Come ogni anno, il 20 gennaio è il giorno dedicato a San Sebastiano, Compatrono della città di Acireale. La festa, che ha in sè un forte valore religioso, per il suo folklore è anche una grande attrattiva turistica, che richiama centinaia di turisti dalla Sicilia e da tutta l’Italia.
I festeggiamenti iniziano alle 7.30 del mattino, indubbiamente il momento più commovente, con l’apertura della cappella del Santo, tra le lacrime delle persone che affidano al santo le loro preghiere.
Questo momento è caratterizzato dalle urla dei devoti che gridano frasi di devozione al Santo, tipo “Amamulu cu tuttu lu cori, Viva Sammastianu”! Il ruolo più importante della festa è dato proprio ai devoti, che hanno il compito di spingere in giro per le strade della città di Acireale il pesante fercolo d’argento, in siciliano “a Vara”.
Durante il giorno i devoti vestono un maglione color carne che ricorda la nudità di San Sebastiano e una bandana chiara in testa. Non portano scarpe, ma solo diversi strati di calze (di solito una decina) che rendono rischioso il loro lavoro di trasportatori.

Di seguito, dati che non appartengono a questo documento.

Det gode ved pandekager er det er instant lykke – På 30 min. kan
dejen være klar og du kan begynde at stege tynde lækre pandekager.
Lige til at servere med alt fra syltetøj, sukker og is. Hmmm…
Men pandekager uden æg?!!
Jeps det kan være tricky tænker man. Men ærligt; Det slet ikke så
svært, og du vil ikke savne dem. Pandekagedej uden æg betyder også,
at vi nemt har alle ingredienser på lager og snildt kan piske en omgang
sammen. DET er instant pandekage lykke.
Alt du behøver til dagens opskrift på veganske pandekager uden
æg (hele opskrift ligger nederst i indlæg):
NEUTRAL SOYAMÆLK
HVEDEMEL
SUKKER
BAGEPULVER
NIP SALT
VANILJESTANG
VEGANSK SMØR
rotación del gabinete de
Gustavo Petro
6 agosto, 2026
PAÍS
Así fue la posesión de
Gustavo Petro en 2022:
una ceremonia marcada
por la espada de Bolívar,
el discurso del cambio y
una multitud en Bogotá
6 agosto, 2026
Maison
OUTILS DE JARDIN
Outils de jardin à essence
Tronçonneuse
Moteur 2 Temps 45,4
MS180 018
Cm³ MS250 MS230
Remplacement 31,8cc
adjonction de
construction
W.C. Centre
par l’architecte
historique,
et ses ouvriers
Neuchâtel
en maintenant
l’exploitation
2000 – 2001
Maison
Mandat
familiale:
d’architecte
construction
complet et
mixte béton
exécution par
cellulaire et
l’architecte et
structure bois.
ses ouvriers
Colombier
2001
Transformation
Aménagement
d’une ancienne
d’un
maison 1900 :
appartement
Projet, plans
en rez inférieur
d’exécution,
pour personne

I momenti più importanti della festa:
L’uscita
Alle 11 in punto migliaia di persone aspettano sulla piazza Lionardo Vico San Sebastiano che si affaccia sul sagrato della Basilica. Dopo una breve omelia da parte del sacerdote il fercolo inizia con una veloce corsa il suo viaggio per le vie della città.
La salita di San Biagio
In questo passaggio i devoti portano a spalla il pesante fercolo per una ripida salita lunga un centinaio di metri, fino ad arrivare di fronte la chiesa di San Biagio. E’ toccante vedere lo sforzo dei devoti sul loro viso, ma è una gioia vedere alla fine la loro gioia per essere riusciti nella loro impresa.
La pescheria
Qui finisce il “mezzo giro”. La pescheria è il luogo simbolo del popolo acese, e qui San Sebastiano incontra, con una veloce corsa, l’altarino della Madonna del Rosario. Qui i fedeli lasciano in omaggio al Santo mazzi di fiori e ceri votivi.
La Stazione
Alle 16.30 è l’appuntamento con il treno che si ferma e saluta il San Sebastiano e la folla con un lungo fischio, in ricordo dei giovani soldati partiti in guerra e mai più ritornati.
La corsa sotto l’Arco del Vescovo
In questo tragitto la Vara fa una veloce corsa in corso umberto finendo con una pericolosa inversione a U, in Piazza Giovanni XXIII, fermandosi davanti alla porta della casa del Vescovo di Acireale, dove ad attendere si trova il Vescovo per una breve “predica” (omelia).
Entrata in Basilica
A mezzanotte, San Sebastiano si presenta al cospetto di Piazza Lionardo Vico, colma di gente. Ne consegue una veloce inversione a U, che termina con l’entrata in basilica della Vara.